### Tasks and exercises
**a.** Reproduce the passage of the faults-and-alarms page below that opens with the words containing "NMS: How To" and closes with "ors-amarisoft software release.".
**b.** For each statement, decide whether it agrees with the faults-and-alarms page below. Answer yes or no, and quote the words of the page that decide it.
(i) The page is listed as version 002.
(ii) The lecture concerns managing Baseband Units and Remote Units through a Network Management System integrated with the ors-amarisoft software release.
(iii) A lost Netconf connection is given as a common cause for the RU*_config_log promise.
**c.** Using the faults-and-alarms page below, answer each question briefly.
(i) What date is given as the last update?
(ii) Which source code file is listed for the RU*_config_log promise?
(iii) Which log file does the solution say to refer to?

Start of Study text

Hyper Open Edge Cloud

NMS: How To Handle Faults and Alarms

Handling Faults and Alarms
  • Last Update:2024-10-16
  • Version:001
  • Language:en

Agenda

  • Acess Monitor and Logs
  • Alarms Explanation
  • Examples

This lecture is designed to help you understand how to use SlapOS Master for managing Baseband Units (BBUs) and Remote Units (RUs) via the Network Management System (NMS) integrated with the ors-amarisoft software release.

 

Acess Monitor and Logs

Click monitor-setup-url from bbu0-health and bbu0-ENB

 

Acess Monitor and Logs

Click monitor-setup-url from bbu0-health and bbu0-ENB

 

Alarms Explanation

Here is a thorough explanation about some promises in Error, especially for the case of RUs: 

Promise Promise Source Code Common Causes Solution
RU*_config_log check_lopcomm_config_log.py Netconf connection lost; cu_config.xml improperly configured (e.g., out-of-range frequencies). Refer to RU*-config.log. Check CPRI locks and ensure the RU gets an IPv6 address. Adjust user input if needed. Contact Rapid.Space for help if needed.

End of Study text
Start of Recorded data

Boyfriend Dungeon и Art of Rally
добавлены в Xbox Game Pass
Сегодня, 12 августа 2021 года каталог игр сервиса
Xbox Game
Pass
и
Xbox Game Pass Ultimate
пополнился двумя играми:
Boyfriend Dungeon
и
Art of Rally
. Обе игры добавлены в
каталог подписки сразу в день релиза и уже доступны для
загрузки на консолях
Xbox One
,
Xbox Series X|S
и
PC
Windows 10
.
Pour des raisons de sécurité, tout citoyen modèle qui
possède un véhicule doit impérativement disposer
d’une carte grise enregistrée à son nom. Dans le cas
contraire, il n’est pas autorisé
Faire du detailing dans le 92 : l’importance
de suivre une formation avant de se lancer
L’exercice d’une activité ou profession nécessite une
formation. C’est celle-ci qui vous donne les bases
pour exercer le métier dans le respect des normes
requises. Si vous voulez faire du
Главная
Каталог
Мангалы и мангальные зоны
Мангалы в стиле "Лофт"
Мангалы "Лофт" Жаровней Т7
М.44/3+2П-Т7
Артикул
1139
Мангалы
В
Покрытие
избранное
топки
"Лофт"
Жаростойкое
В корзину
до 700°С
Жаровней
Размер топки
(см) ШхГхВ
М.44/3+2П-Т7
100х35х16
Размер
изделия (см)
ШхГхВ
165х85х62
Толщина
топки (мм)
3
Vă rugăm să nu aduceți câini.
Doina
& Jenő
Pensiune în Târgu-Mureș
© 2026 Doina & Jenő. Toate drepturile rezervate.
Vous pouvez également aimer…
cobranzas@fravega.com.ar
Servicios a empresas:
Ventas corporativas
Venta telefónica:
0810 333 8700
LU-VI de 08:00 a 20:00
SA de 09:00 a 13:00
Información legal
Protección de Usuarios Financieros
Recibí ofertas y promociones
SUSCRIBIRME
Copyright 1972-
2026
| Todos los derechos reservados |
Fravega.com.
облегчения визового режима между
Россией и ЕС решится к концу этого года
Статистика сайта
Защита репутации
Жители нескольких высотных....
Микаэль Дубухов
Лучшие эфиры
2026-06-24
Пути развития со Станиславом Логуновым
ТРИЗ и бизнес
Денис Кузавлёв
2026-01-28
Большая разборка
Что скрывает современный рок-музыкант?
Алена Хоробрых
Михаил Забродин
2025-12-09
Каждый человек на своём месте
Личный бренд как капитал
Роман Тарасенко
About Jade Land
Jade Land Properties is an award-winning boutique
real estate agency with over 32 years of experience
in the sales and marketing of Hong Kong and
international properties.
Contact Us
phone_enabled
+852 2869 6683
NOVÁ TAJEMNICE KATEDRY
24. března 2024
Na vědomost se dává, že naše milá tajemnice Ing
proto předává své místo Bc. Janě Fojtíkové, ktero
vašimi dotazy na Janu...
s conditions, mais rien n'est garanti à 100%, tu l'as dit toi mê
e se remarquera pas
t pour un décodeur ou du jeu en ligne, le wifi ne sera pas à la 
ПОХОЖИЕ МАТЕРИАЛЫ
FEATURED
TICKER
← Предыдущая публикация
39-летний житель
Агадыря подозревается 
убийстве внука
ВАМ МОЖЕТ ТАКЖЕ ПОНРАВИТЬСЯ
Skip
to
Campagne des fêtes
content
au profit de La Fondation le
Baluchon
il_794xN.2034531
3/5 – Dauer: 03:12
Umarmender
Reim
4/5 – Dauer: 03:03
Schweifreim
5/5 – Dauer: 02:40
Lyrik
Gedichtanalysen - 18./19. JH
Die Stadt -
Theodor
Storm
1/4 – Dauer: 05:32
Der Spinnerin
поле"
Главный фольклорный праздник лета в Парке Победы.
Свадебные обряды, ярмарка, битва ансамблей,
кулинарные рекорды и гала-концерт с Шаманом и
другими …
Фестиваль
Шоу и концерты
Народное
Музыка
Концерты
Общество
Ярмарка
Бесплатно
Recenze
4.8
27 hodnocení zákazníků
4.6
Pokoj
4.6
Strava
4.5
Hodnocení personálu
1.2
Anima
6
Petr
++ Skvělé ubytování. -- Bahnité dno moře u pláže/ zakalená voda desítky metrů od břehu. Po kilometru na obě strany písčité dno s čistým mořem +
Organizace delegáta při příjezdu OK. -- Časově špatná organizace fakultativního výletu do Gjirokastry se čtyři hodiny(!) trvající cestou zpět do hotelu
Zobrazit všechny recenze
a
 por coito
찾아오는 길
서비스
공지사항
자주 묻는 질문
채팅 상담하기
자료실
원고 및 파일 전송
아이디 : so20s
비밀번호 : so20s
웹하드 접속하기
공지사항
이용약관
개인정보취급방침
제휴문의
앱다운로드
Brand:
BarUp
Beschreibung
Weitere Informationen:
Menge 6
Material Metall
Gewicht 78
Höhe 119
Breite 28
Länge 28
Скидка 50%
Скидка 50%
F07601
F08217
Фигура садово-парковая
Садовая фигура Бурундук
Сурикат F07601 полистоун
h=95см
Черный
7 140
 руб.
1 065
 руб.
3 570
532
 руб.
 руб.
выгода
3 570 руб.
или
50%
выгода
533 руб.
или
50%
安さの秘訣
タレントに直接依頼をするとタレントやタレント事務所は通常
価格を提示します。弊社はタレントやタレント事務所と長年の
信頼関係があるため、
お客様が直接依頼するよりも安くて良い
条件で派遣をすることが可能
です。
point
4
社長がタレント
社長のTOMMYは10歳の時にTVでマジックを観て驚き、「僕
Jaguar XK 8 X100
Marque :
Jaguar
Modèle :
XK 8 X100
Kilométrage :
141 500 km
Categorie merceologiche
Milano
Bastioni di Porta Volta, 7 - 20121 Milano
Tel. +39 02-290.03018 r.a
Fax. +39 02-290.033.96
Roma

End of Recorded data

### Activity answers
**a.**
NMS: How To Handle Faults and Alarms

Handling Faults and Alarms
  • Last Update:2024-10-16
  • Version:001
  • Language:en

Agenda

  • Acess Monitor and Logs
  • Alarms Explanation
  • Examples

This lecture is designed to help you understand how to use SlapOS Master for managing Baseband Units (BBUs) and Remote Units (RUs) via the Network Management System (NMS) integrated with the ors-amarisoft software release.

**b.**
(i) No: "Version:001"
(ii) Yes: "managing Baseband Units (BBUs) and Remote Units (RUs) via the Network Management System (NMS) integrated with the ors-amarisoft software release"
(iii) Yes: "Netconf connection lost"

**c.**
(i) 2024-10-16
(ii) check_lopcomm_config_log.py
(iii) RU*-config.log